Starting with the opening line of the entries below, transcribe each line exactly up to and including the one that has "25: (394, 316, 0.32)"; pictures are not copied.

= Collected data =
====

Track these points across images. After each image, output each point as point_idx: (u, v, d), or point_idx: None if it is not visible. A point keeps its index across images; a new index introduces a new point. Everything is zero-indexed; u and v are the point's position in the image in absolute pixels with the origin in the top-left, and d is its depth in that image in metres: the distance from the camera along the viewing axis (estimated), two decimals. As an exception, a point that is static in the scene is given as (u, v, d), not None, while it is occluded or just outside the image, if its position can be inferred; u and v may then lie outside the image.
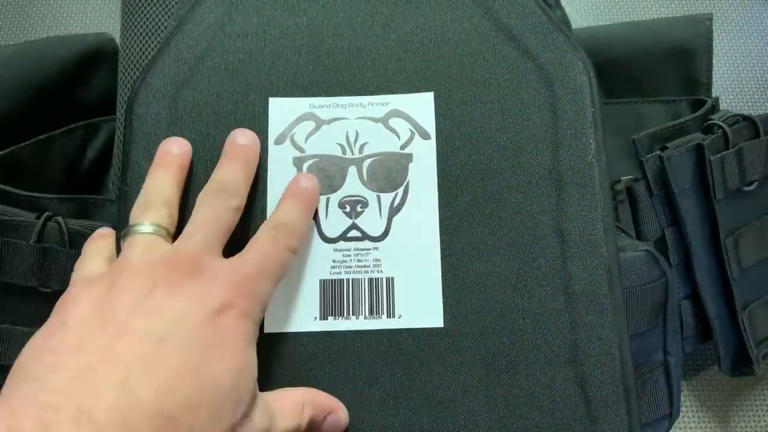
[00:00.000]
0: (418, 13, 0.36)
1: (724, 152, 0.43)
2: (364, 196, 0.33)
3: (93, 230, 0.33)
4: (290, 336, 0.31)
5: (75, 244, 0.35)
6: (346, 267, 0.32)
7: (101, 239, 0.32)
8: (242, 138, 0.32)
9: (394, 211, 0.33)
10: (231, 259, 0.29)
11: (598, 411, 0.30)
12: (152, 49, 0.39)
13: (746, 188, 0.44)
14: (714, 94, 0.48)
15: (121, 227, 0.33)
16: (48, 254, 0.35)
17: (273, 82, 0.35)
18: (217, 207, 0.30)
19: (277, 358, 0.31)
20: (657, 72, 0.50)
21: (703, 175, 0.43)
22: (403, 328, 0.32)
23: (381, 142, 0.34)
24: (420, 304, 0.32)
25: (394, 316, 0.32)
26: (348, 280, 0.32)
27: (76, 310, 0.26)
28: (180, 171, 0.32)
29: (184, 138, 0.33)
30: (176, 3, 0.39)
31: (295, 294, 0.32)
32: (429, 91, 0.35)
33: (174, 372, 0.24)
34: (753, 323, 0.45)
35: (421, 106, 0.34)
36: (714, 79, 0.49)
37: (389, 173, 0.34)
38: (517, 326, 0.31)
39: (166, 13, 0.40)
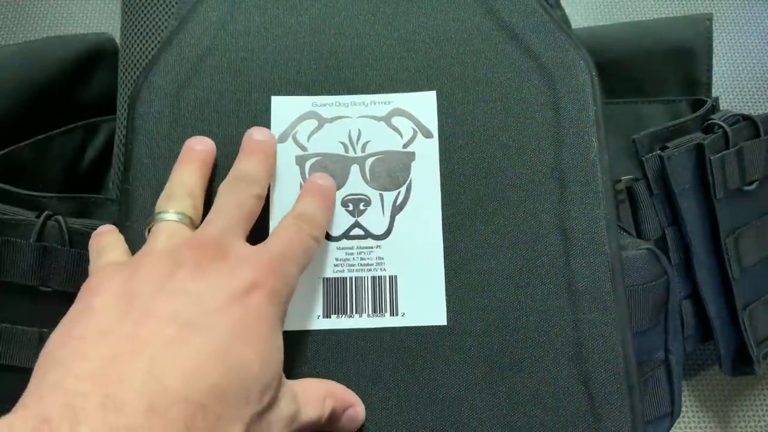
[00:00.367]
0: (420, 11, 0.36)
1: (724, 152, 0.43)
2: (366, 195, 0.33)
3: (93, 229, 0.33)
4: (294, 334, 0.31)
5: (75, 243, 0.35)
6: (350, 265, 0.32)
7: (109, 234, 0.32)
8: (259, 134, 0.32)
9: (396, 209, 0.33)
10: (255, 246, 0.29)
11: (601, 408, 0.30)
12: (152, 49, 0.39)
13: (746, 188, 0.45)
14: (714, 94, 0.48)
15: (123, 225, 0.33)
16: (48, 253, 0.35)
17: (275, 81, 0.35)
18: (239, 194, 0.30)
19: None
20: (657, 72, 0.50)
21: (704, 175, 0.43)
22: (407, 326, 0.32)
23: (383, 141, 0.34)
24: (423, 302, 0.32)
25: (397, 314, 0.32)
26: (351, 278, 0.32)
27: (101, 296, 0.26)
28: (203, 166, 0.32)
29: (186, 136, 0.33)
30: (176, 2, 0.39)
31: (299, 292, 0.32)
32: (431, 89, 0.35)
33: (200, 357, 0.24)
34: (753, 323, 0.45)
35: (424, 104, 0.34)
36: (714, 79, 0.49)
37: (392, 172, 0.34)
38: (520, 324, 0.31)
39: (166, 12, 0.40)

====

= Answer to this exercise =
Track these points across images. After each image, output each point as point_idx: (u, v, d), or point_idx: None if it is not visible. A point keeps its index across images; a new index introduces a new point. Everything is zero-indexed; u and v are the point's position in the image in absolute pixels with the origin in the top-left, and d is its depth in that image in metres: the distance from the camera along the viewing axis (estimated), two decimals. As an exception, a point that is static in the scene is given as (u, v, d), not None, while it is occluded or just outside the image, if its position can be inferred; u and v may then lie outside the image.
[00:00.000]
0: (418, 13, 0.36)
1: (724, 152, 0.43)
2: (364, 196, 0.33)
3: (93, 230, 0.33)
4: (290, 336, 0.31)
5: (75, 244, 0.35)
6: (346, 267, 0.32)
7: (101, 239, 0.32)
8: (242, 138, 0.32)
9: (394, 211, 0.33)
10: (231, 259, 0.29)
11: (598, 411, 0.30)
12: (152, 49, 0.39)
13: (746, 188, 0.44)
14: (714, 94, 0.48)
15: (121, 227, 0.33)
16: (48, 254, 0.35)
17: (273, 82, 0.35)
18: (217, 207, 0.30)
19: (277, 358, 0.31)
20: (657, 72, 0.50)
21: (703, 175, 0.43)
22: (403, 328, 0.32)
23: (381, 142, 0.34)
24: (420, 304, 0.32)
25: (394, 316, 0.32)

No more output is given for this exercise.